Over the years we have been evaluating and monitoring many alternative datasets. One of the most promising has been data from directors’ transactions. After revisiting the results from a project that we undertook a few years ago on this topic, we were encouraged by the consistency of results with an updated dataset, and its performance during the out-of-sample period. After finalising the design of the signal, we incorporated it into our investment process during the first half of 2020, as an additional measure in the Company Management stock selection component.
The Jupiter systematic Team

The Jupiter Systematic team, headed by Amadeo Alentorn, and including Tarun Inani, James Murray, Yuangao Liu, Sean Storey and Matus Mrazik (from left to right)

There is strong academic support for the usage of information based on directors’ transactions in their company’s stock, with one of the main arguments being information asymmetry. This argues that company directors enjoy information advantages over external investors about the firm’s profitability and prospects. The fact that they have disproportionally more information than outsiders can result in information about their transactions in their company’s stock, when noise is removed, being very powerful. The vast majority of academic literature focuses on how future stock returns are related to various metrics of such trades, director characteristics, firm level characteristics, etc. There are also ample empirical studies, and practitioners’ experience, evidencing future positive returns by following company directors’ transactions in their stocks. Their focus has tended to be on how different risk factors, director types and dynamics, confirmatory or contrarian trading of trades, etc., would be able to differentiate predictability of such transactions.

We have been considering the addition of directors’ transactions in our investment process for some time. The first exploration started in early 2016 and we have been monitoring the out-of-sample performance since. Our focus is mainly on whether such a signal would provide complementary information to our existing model, how to best extract information from each of those directors’ transactions, and whether such a signal would have sufficient in- and out-of-sample history for us to be confident an inclusion into our alpha model would benefit our investment process.
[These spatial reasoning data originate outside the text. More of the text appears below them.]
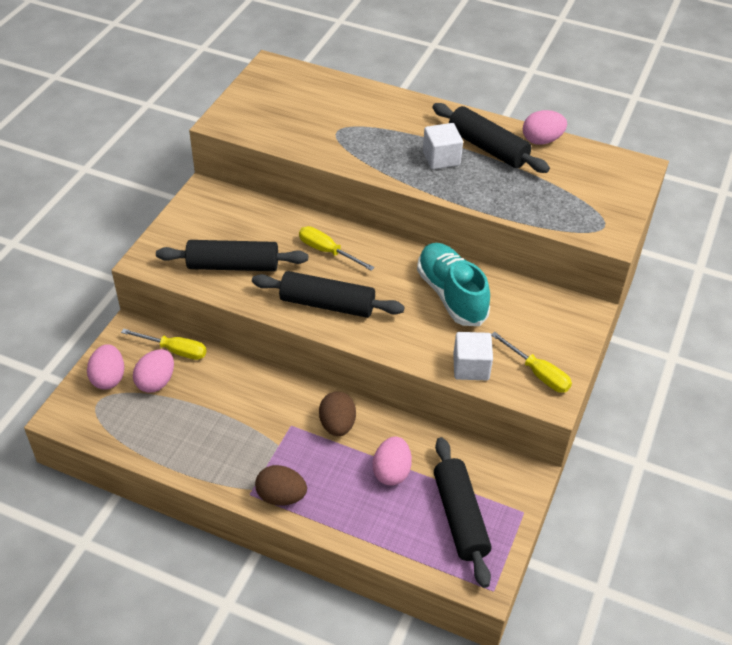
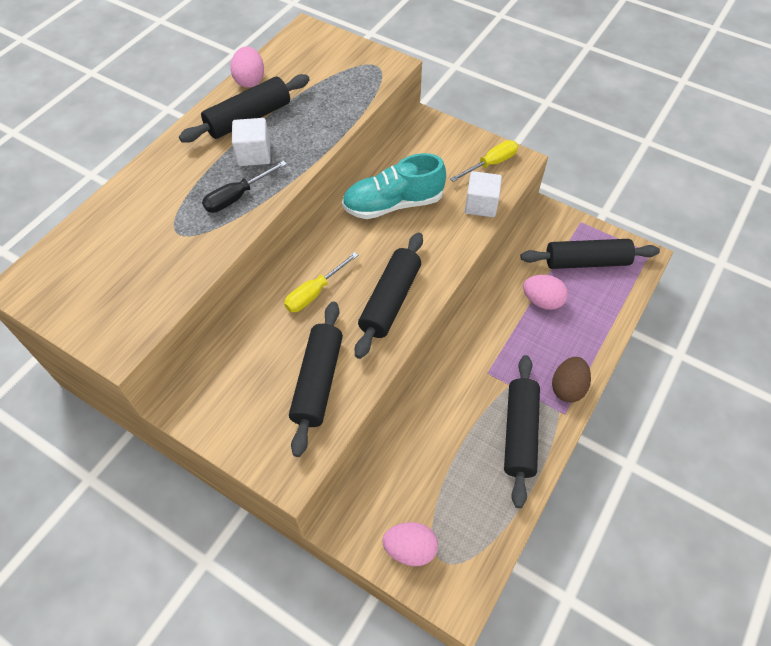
camera: 80 degrees left, 10 degrees up
yellow screwdriver [121,329,207,360] -> none
pink egg [133,349,174,393] -> none
brown egg [319,392,356,436] -> none
none -> black screwdriver [202,161,287,213]
none -> black rolling pin [504,355,540,508]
Directors’ transactions in their companies’ stocks can be triggered for various reasons. Needless to say, not all transactions contain an equal amount of information (some may have no information at all) that can be used to predict price performance of stocks in the future. However, it is reasonable to argue that such information may be related to company management teams’ decisions they make in their professional lives. Since those transactions are carried out on their own financial assets at their full disposal, they are voting with their own feet. Information extracted from these transactions may be expected to be additive to existing company management information extracted from financial statements, for example.

Many features of directors’ transactions can be important when determining the strength of the information of those trades. From a top level, obviously, sector, country, region and cultural differences could all have some impact; and, as a result, building in regional levels, with consideration for sector and country classifications, would be preferable.
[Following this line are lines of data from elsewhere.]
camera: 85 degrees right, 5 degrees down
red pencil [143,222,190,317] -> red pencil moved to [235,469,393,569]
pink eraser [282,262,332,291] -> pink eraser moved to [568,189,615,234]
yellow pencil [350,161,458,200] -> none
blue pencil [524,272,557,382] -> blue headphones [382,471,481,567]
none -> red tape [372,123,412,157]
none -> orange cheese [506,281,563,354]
Then, characteristics of each trade matter: for example, different transaction types – buy, sell or awards – would have quite different impact. Size of trade in both dollars and percentage of the director position being traded can also be important; very large trades (e.g. those above US$5m) should perhaps be treated differently.
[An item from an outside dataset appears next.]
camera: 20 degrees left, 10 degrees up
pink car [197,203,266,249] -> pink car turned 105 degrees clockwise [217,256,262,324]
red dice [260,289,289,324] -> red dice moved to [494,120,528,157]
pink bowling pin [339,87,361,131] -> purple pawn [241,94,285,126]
Size of the trade compared to last 24 months of activity of the director is also a consideration. Also important is the trade flag such as tax related, automated sell or trades related to an employee compensation plan.

In addition to features of the trade itself, characteristics of the stock owner who initiated the trades, i.e. the director, are also critical. Those include seniority level within the firm (e.g. a CEO’s trade would have more information than a lower-level director); whether the insider has a finance related role (e.g. a CFO or finance director would perhaps contain more information than a director in a non-finance areas); how active is the director or group of directors (number of buys or sells of significance the director has made in the past two year); or whether they buy or sell on a subsequent price increase or decrease.

Last but not least is company characteristics. Many questions could be asked in this area, for example: does the valuation of the company trigger those transactions? Does size of the firm have a role in the transaction? What about beta, systematic risk of the firm? Was there a bull- or bear-run (both long-term and short-term) before the transaction? Is the company under any distress, or what is its probability of default?

All the above considerations have helped us in taking the seemingly random transactions made by company directors, and distilling them into a useful, proprietary stock selection signal. This new signal was introduced in the model in 2020 as part of the Company Management stock selection component. It has been designed to complement and diversify the existing signals within Company Management, which are mostly focusing on evaluating the historic corporate decisions made by a management team. With this new signal, we now also take into account decisions made by individual managers in their personal portfolio, as they trade in and out of the stock of their company.